Exercise aim:
Please transcribe every record below exactly as it appears.

Extracted information:
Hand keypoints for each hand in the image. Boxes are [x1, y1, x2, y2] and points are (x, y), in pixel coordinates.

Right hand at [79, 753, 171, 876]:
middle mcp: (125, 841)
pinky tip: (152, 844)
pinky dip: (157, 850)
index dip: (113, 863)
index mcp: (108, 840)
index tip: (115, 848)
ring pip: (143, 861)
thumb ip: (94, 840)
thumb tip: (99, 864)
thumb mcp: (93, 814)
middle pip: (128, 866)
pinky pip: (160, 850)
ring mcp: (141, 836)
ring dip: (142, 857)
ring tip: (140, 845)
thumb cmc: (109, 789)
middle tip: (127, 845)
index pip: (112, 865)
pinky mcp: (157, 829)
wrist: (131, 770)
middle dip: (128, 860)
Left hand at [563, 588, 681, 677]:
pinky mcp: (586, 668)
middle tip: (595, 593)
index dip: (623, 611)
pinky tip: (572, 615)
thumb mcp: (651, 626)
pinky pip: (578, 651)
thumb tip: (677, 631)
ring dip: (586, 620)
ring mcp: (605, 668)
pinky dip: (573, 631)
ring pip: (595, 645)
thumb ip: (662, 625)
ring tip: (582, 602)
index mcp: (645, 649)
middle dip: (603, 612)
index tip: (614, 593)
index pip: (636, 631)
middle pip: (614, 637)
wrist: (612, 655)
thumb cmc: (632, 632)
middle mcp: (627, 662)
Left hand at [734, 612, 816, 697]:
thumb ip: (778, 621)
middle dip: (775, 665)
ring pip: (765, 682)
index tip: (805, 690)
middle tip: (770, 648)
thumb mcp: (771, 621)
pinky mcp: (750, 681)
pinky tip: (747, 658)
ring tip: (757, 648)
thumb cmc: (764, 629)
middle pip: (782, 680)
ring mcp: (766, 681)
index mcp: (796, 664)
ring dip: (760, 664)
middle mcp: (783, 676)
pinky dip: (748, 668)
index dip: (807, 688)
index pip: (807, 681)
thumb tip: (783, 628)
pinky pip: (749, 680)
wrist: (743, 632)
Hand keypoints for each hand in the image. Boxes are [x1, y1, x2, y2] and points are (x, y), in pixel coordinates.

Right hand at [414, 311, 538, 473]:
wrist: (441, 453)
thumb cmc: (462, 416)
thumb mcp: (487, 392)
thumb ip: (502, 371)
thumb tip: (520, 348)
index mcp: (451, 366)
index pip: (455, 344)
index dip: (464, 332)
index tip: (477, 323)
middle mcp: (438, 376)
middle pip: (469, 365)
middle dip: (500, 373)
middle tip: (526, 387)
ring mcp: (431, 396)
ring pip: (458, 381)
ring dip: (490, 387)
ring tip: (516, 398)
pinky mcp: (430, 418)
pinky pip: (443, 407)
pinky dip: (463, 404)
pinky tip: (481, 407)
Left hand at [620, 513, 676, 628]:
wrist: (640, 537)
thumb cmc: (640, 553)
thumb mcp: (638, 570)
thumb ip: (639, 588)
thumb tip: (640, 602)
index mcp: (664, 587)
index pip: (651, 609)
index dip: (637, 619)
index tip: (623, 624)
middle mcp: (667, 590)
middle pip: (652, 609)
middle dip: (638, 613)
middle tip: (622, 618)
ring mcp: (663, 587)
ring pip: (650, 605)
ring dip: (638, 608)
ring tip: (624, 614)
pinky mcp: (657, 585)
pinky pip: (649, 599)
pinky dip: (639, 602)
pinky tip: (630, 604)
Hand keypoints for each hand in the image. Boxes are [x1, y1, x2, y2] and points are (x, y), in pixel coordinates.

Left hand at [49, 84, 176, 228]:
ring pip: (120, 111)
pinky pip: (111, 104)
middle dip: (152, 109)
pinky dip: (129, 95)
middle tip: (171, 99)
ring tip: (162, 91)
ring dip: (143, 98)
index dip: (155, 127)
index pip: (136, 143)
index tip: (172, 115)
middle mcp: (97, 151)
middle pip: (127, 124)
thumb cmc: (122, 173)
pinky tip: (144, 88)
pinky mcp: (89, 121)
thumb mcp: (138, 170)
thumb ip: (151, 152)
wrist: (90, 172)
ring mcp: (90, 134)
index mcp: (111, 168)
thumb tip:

Answer space:
Hand keypoints for each hand in the image. Boxes are [x1, y1, x2, y2] and points are (x, y), in pixel coordinates.

Right hand at [79, 753, 171, 876]:
middle mcp: (125, 841)
pinky tip: (152, 844)
pinky dip: (157, 850)
index dip: (113, 863)
index mcp: (108, 840)
index tip: (115, 848)
ring pip: (143, 861)
thumb ip: (94, 840)
thumb tip: (99, 864)
thumb mcp: (93, 814)
middle pip: (128, 866)
pinky pip: (160, 850)
ring mcp: (141, 836)
ring dip: (142, 857)
ring tip: (140, 845)
thumb cmc: (109, 789)
middle tip: (127, 845)
index pip: (112, 865)
pinky mcp: (157, 829)
wrist: (131, 770)
middle dip: (128, 860)
Left hand at [563, 588, 681, 677]:
pinky mcp: (586, 668)
middle tip: (595, 593)
index dip: (623, 611)
pinky tip: (572, 615)
thumb mcp: (651, 626)
pinky pip: (578, 651)
thumb tip: (677, 631)
ring dip: (586, 620)
ring mcp: (605, 668)
pinky dip: (573, 631)
ring pip: (595, 645)
thumb ip: (662, 625)
ring tip: (582, 602)
index mcp: (645, 649)
middle dip: (603, 612)
index tip: (614, 593)
index pip: (636, 631)
middle pip: (614, 637)
wrist: (612, 655)
thumb cmc: (632, 632)
middle mcp: (627, 662)
Left hand at [734, 612, 816, 697]:
thumb ip: (778, 621)
middle dip: (775, 665)
ring pip: (765, 682)
index tip: (805, 690)
middle tip: (770, 648)
thumb mcp: (771, 621)
pinky mcp: (750, 681)
pinky tip: (747, 658)
ring tip: (757, 648)
thumb cmc: (764, 629)
middle pip: (782, 680)
ring mcp: (766, 681)
index mcp: (796, 664)
ring dip: (760, 664)
middle mcp: (783, 676)
pinky dip: (748, 668)
index dip: (807, 688)
index pip: (807, 681)
thumb tip: (783, 628)
pinky pip: (749, 680)
wrist: (743, 632)
Hand keypoints for each hand in the image. Boxes are [x1, y1, x2, y2] and points are (x, y), in pixel coordinates.

Right hand at [414, 311, 538, 473]:
wrist: (441, 453)
thumb cmc: (462, 416)
thumb mcp: (487, 392)
thumb ip: (502, 371)
thumb tip: (520, 348)
index mcp: (451, 366)
index pip: (455, 344)
index dip: (464, 332)
index tip: (477, 323)
middle mcp: (438, 376)
middle pip: (469, 365)
middle dip: (500, 373)
middle tip: (526, 387)
ring mcp: (431, 396)
ring pip: (458, 381)
ring dip: (490, 387)
ring tip: (516, 398)
pinky mcp: (430, 418)
pinky pip: (443, 407)
pinky dip: (463, 404)
pinky tip: (481, 407)
Left hand at [620, 513, 676, 628]:
wrist: (640, 537)
thumb cmc: (640, 553)
thumb mcp: (638, 570)
thumb ip: (639, 588)
thumb tip: (640, 602)
index mcp: (664, 587)
index pip: (651, 609)
index dip: (637, 619)
index tip: (623, 624)
middle mcp: (667, 590)
middle pip: (652, 609)
middle dip: (638, 613)
middle tip: (622, 618)
ring mcp: (663, 587)
ring pip: (650, 605)
ring dip: (638, 608)
ring tip: (624, 614)
pinky mcp: (657, 585)
pinky pip: (649, 599)
pinky dip: (639, 602)
pinky tip: (630, 604)
Hand keypoints for each hand in the image. Boxes are [x1, y1, x2, y2] and points are (x, y), in pixel coordinates.

Left hand at [49, 84, 176, 228]:
ring pip: (120, 111)
pinky pip: (111, 104)
middle dip: (152, 109)
pinky dip: (129, 95)
middle tip: (171, 99)
ring tip: (162, 91)
ring dip: (143, 98)
index dip: (155, 127)
index pip: (136, 143)
index tip: (172, 115)
middle mcp: (97, 151)
middle pip: (127, 124)
thumb cmc: (122, 173)
pinky tip: (144, 88)
pinky mcp: (89, 121)
thumb mcp: (138, 170)
thumb ip: (151, 152)
wrist: (90, 172)
ring mcp: (90, 134)
index mcp: (111, 168)
thumb tip:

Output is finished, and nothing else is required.